§ **ПОКАЗАННЫЙ ФРАГМЕНТ**
Джевонс дал также понятие потока и запаса (stoсk – запас, капитал) ресурсов, обратив внимание, что другие страны живут за счет ежегодного урожая, а Великобритания за счет капитала, причем этот капитал не дает процентов: будучи превращенным в тепло, свет и механическую силу, он исчезает в пространстве.

В переписку с Джевонсом вступили Гладстон и патриарх английской науки Дж. Гершель, Дж.-С. Милль докладывал о книге в парламенте. Напротив, экономическая литература обошла книгу, которая регулярно переиздавалась в течение целого века, почти полным молчанием. Та проблема, которую поднял Джевонс, оказалась вне сферы экономической науки.

Та же судьба постигла важнейшую для политэкономии работу Р. Клаузиуса «О запасах энергии в природе и их оценка с точки зрения использования человечеством» (1885). Объясняя смысл второго начала термодинамики с точки зрения экономики, Клаузиус сделал такие ясные и фундаментальные утверждения, что, казалось бы, экономисты просто не могли не подвергнуть ревизии все главные догмы политэкономической модели. Однако никакого эффекта выступление Клаузиуса, означавшее, по сути, смену научной картины мира, на экономическую науку не оказало. В наступившем веке электричества, как и раньше, говорилось о производстве – теперь уже электроэнергии.

Сегодня на просторах «третьего мира» не производятся, а уже буквально добываются не только сырье и готовые металлы, но и компоненты машин и целые машины. Почти бесплатным «природным агентом» для западного капиталиста является уже и рабочая сила, «произведенная» природой и обществом «Юга». По данным экспертов Всемирного экономического форума в Давосе, развитые страны капитализма обладают 350 млн. промышленных рабочих со средней зарплатой 18 долларов в час. Китай, Индия, Мексика и республики бывшего СССР вместе имеют 1200 млн. рабочих такой же квалификации со средней зарплатой 1-2 доллара в час [10].

Всякие попытки «воссоединить слово с вещью» – ввести в экономическую теорию объективные, физические свойства вещей, учесть несводимость их ценности к цене («несоизмеримость») сразу же вызывают критику из хрематистики. Резко выступая против попыток ввести в экономику энергетическое измерение, фон Хайек в статьях 40-х годов ХХ в. подчеркивал, что эффективность экономической науки зависит от систематического следования принципу субъективизма. Для экономики имеют значения только выраженные на рынке предпочтения атомизированных индивидов. Ни товары, ни деньги, ни даже продукты питания не определяются своими качествами, существенно лишь мнение о них экономических агентов [9, с. 182].

Утверждая, что существование любой общей этики, ограничивающей субъективизм, есть «дорога к рабству», фон Хайек утверждает доведенную до своего логического завершения идею свободы, лежащую в основе идеологии Запада. Опыт показал, а Хайдеггер объяснил: «Безусловная сущность субъективности с необходимостью развертывается как брутальность бестиальности. Слова Ницше о „белокурой бестии“ – не случайное преувеличение» [5, с. 306]. Брутальность бестиальности – это почти невозможно перевести на русский язык (дословно: тупая жестокость зверскости).

§ **ПРЕДОСТАВЛЕННЫЕ ДАННЫЕ**
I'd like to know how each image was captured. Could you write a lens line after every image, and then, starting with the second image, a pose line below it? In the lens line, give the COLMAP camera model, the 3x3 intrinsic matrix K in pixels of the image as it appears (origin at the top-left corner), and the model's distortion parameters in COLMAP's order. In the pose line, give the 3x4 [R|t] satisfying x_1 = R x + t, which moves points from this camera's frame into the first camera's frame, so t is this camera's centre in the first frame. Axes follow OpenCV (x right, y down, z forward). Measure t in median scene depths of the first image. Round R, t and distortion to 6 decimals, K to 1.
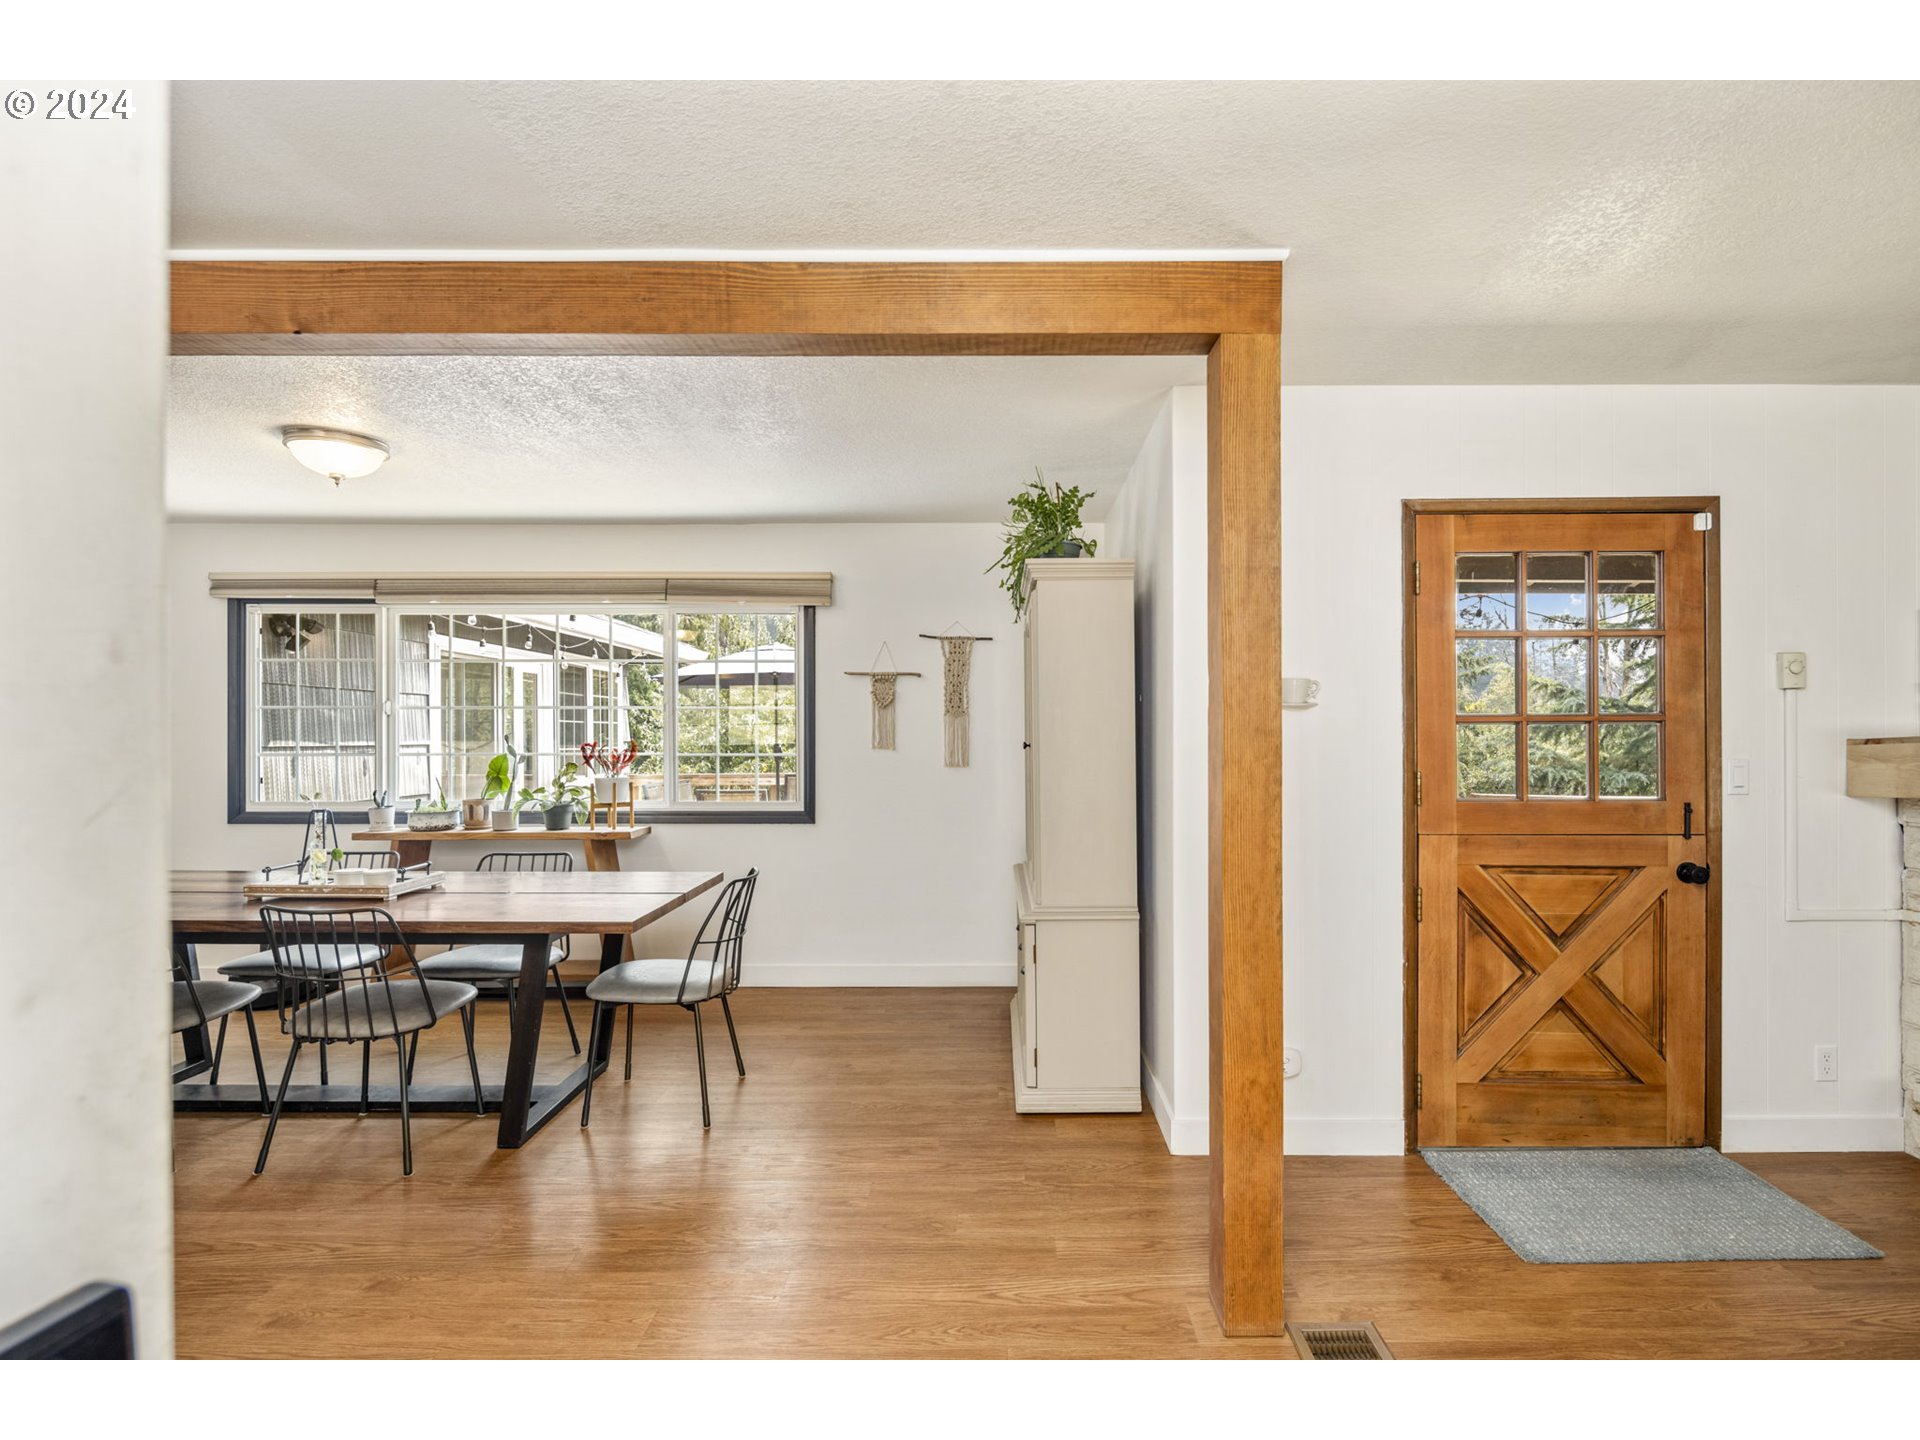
lens RADIAL K [[960.4, 0, 957.1], [0, 960.4, 742.3], [0, 0, 1]] dist [0.004936, -0.000898]
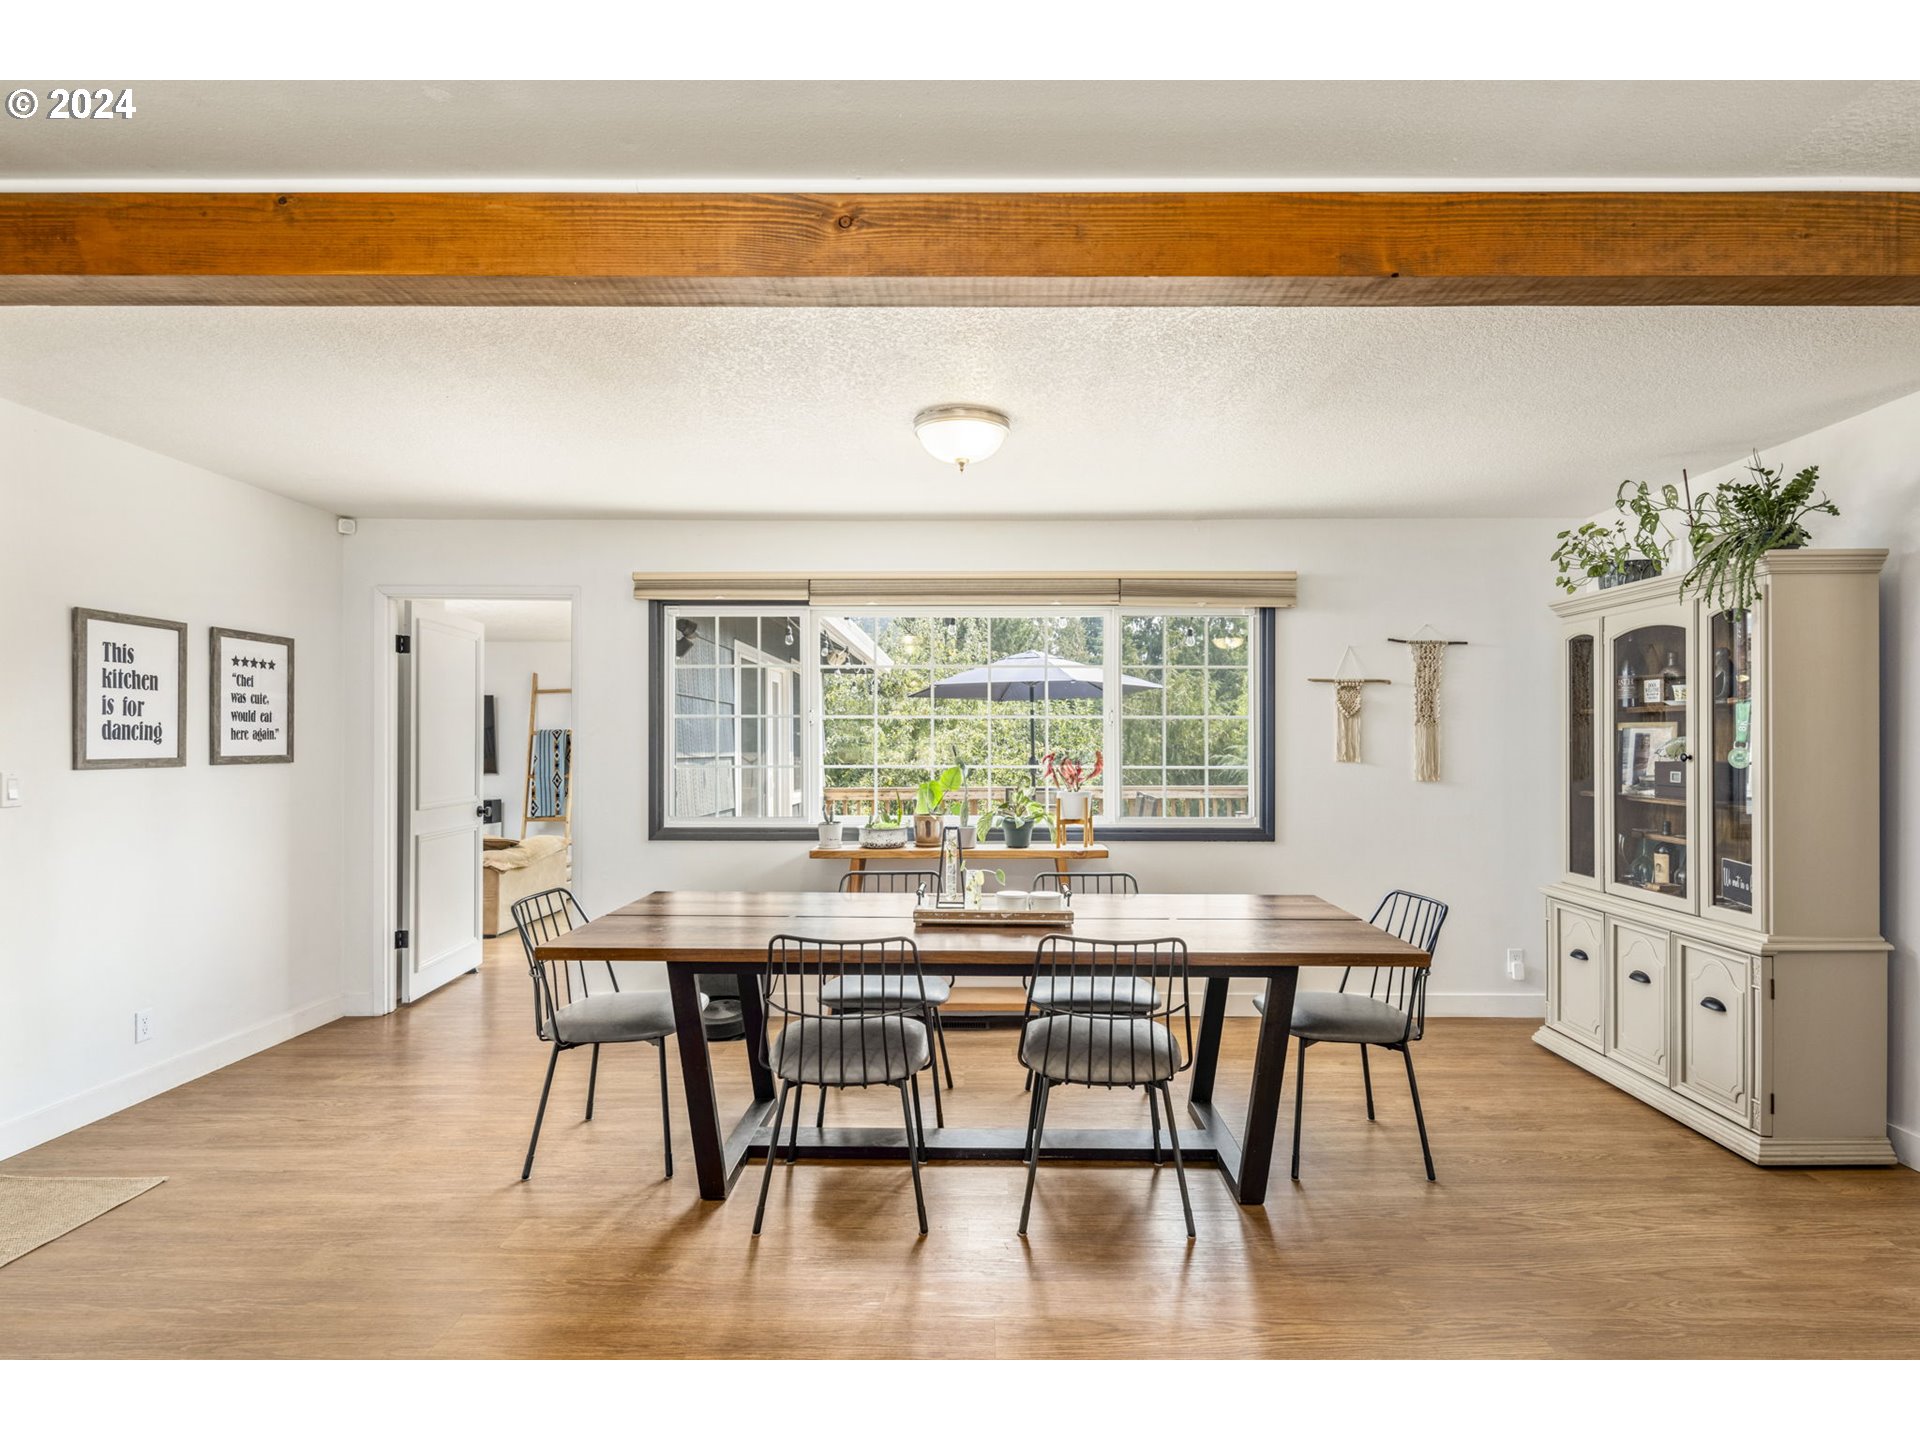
lens RADIAL K [[976.4, 0, 967.5], [0, 976.4, 754.6], [0, 0, 1]] dist [0.000565, -0.001781]
pose [[0.999982, 0.001349, -0.005890, -0.709697], [-0.001356, 0.999998, -0.001198, 0.002921], [0.005888, 0.001205, 0.999982, 0.084390]]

§ **РАБОЧЕЕ ЗАДАНИЕ A**
В каком году, согласно фрагменту, вышла работа Р. Клаузиуса о запасах энергии в природе?
§ **РАБОЧЕЕ ЗАДАНИЕ B**
Сосчитайте строки списка, в которых встречается слово «pose», учитывая регистр, и укажите только число.
Список никак не связан с фрагментом.

§ **ОТВЕТ A**
В 1885 году.

§ **ОТВЕТ B**
2